PS1 IPP Czar Logs for the week 2015.01.26 - 2015.02.01

(Up to PS1 IPP Czar Logs)

Monday : 2015.01.26

  • 04:30 EAM: ipp044 crashed, nothing on console. rebooting.
  • 04:45 EAM: ipp044 having trouble on reboot. I set it down in nebulous.
  • 05:00 EAM: ipp044 still not returning. i've shutdown stdscience and i'm clearing hung nfs mounts
  • 05:40 EAM: ipp044 mounts on the storage nodes are clear, stdscience restart. clearing computes as well
  • 05:50 EAM: looks like everything is clear, ipp044 is still down. stdscience, stdlocal, stdlanl are all back up and running.
  • 07:30 MEH: manually had to clear exposure fault in registration for o7048g0547o
    regtool -dbname gpc1 -revertprocessedexp -exp_id 863126
    
  • 08:00 EAM: stopping and restarting stdlocal (110k warps)
    • there were various hung jobs due to hung ipp044 mount points on the stdlocal x-nodes.

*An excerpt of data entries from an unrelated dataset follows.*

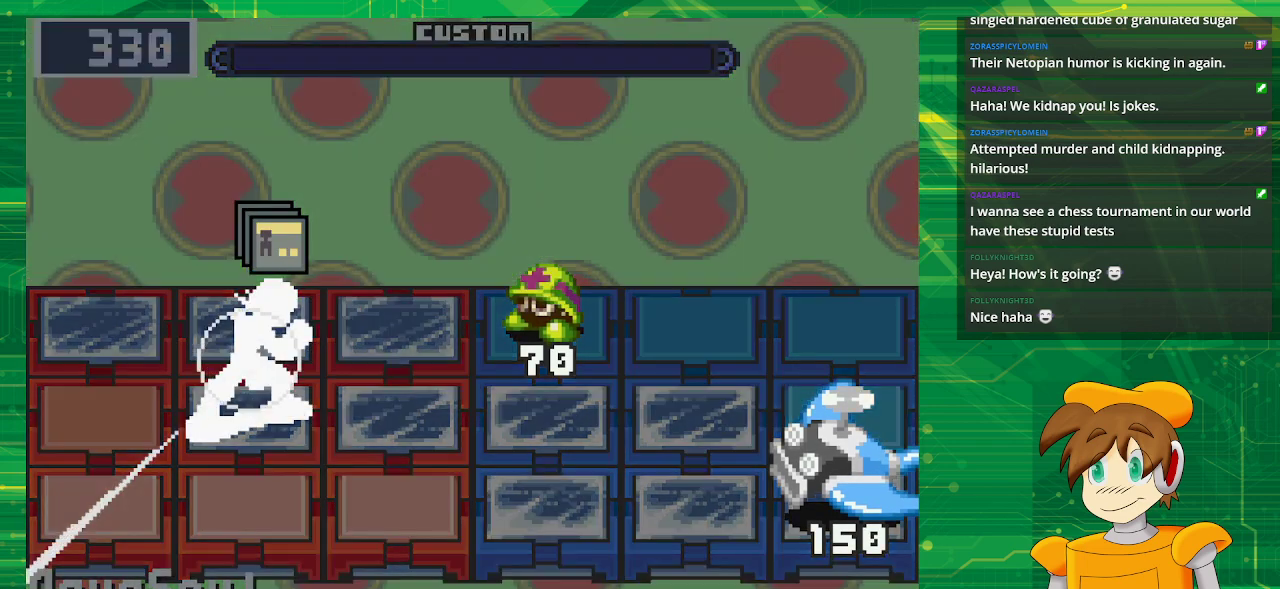
{"buttons": ["DPAD_RIGHT"], "events": [[400, "DPAD_RIGHT", "down"]]}
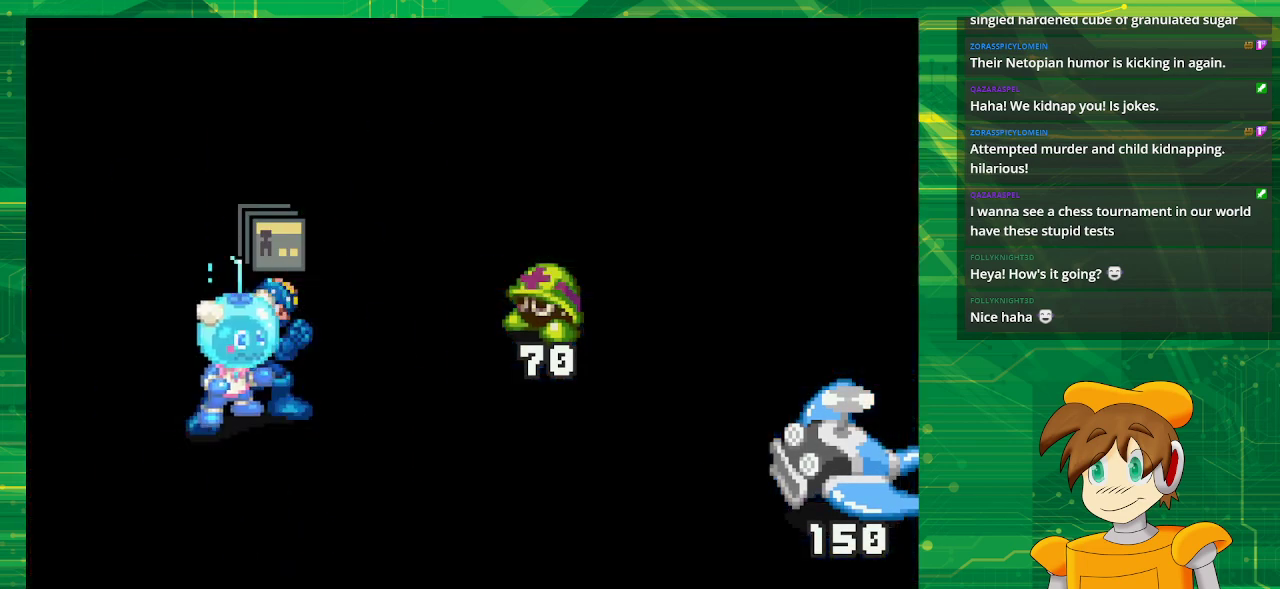
{"buttons": ["DPAD_RIGHT"], "events": [[33, "DPAD_RIGHT", "up"], [150, "DPAD_RIGHT", "down"], [283, "DPAD_RIGHT", "up"], [383, "DPAD_RIGHT", "down"]]}
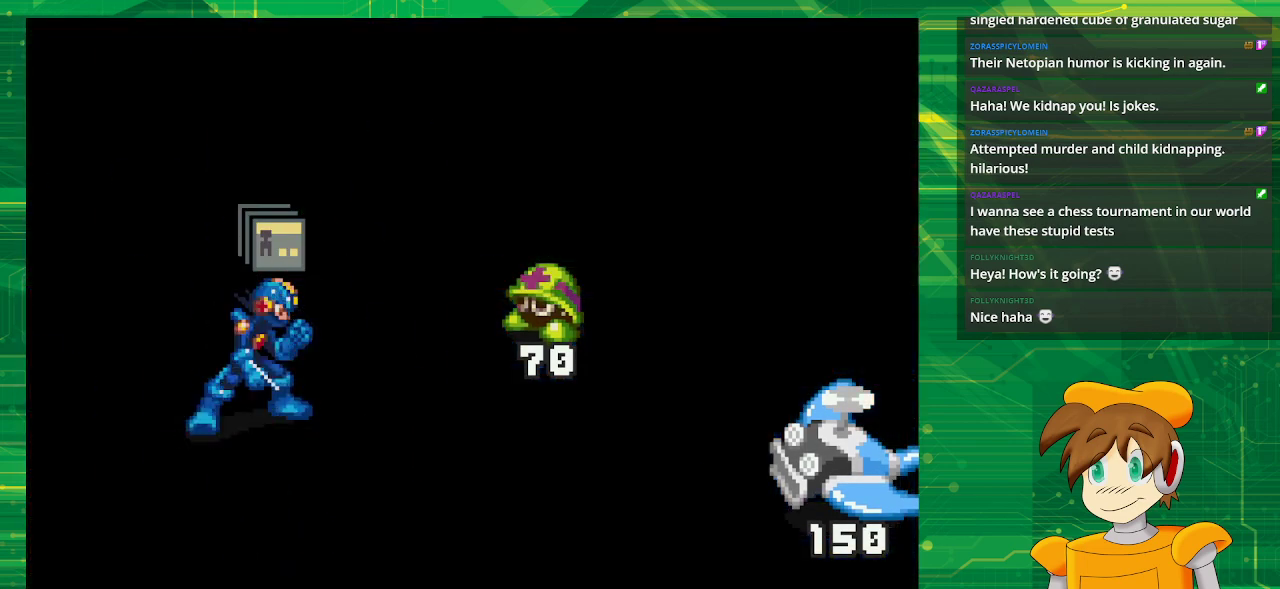
{"buttons": [], "events": [[17, "DPAD_RIGHT", "up"], [117, "DPAD_RIGHT", "down"], [250, "DPAD_RIGHT", "up"], [333, "DPAD_RIGHT", "down"], [467, "DPAD_RIGHT", "up"]]}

I've cleared them out.
  • 10:05 MEH: nightly finished, adding storage nodes to stdlocal storage.hosts.on
  • 11:35 MEH: ipp094 Haydn releasing for IPP use now, BBU not ready for data targeting but will put into group s5 for processing.
    • also adding for neb-host, may be ok off and on for non-targeted data
  • 14:15 MEH: ipp090,093,095,082,080 typically have heavy loads and also seem to be doing some sort of raid verification, put to repair for now
    • is a read process, so unclear if that will help -- 080 almost finished, others still <60% since saturday midnight?
  • 15:45 MEH: modified nightly targeting in ipphosts.mhpcc.config to remove ipp083,084,086 since BBU replacement will be few more days at least -- restarted summitcopy, registration, stdsci
  • 15:55 MEH: ipp094 neb-host up but non-targeted, same for ipp083,084,086,092 -- monitor for loads but should be fine for non-targeted w/o BBU WB cache

Tuesday : 2015.01.27

  • 05:40 EAM: restarted stdlocal
  • 08:00 EAM: bumped up poll to 1200 for now -- there are lots of failed warps due to ipp044 being offline. at the default of 600, there are not enough chip jobs to keep pcontrol busy.
  • 16:00 CZW: killed leftover ippsky/staticsky jobs, and moved the x-node power back to stdlocal.
  • 17:15 CZW: I've noticed that stsci volumes (not full nodes) are dropping out of nebulous today. They reappear after a bit, and can be forced back by logging into ippdb00 and manually checking the mount (ls /data/stsci13.1/ and the like resolve the issue). I don't see anything definitive in the dmesg output that would explain this.

Wednesday : 2015.01.28

  • 06:50 EAM: ippc20 crashed with kernel panics, rebooting.
  • 14:00 CZW: Pulled back an assortment of LANL exposures/stacks for local processing to attempt to clear them and skip through endless fail-revert-fails.

Thursday : 2015.01.29

  • 05:30 EAM: stdscience needs a restart (too sluggish). restarting now.
  • 07:10 EAM: stdscience is fairly far behind -- i've moved c2 hosts from stdlocal to stdscience.
  • 11:00 EAM: restarting stdlocal
  • 16:24 Bill: started ~ippskky/staticsky with a new SAS label enabled.

Friday : 2015.01.30

  • 12:50 CZW: Set ipp027 to down to prevent nebulous from trying to access files there while it's down.
  • 14:05 EAM: stopped stdlocal for regular restart. lots of jobs are hung waiting for ipp027 nfs to clear. rather than do the whole force umount dance, i'm going to wait and hear the report on ipp027 from Haydn.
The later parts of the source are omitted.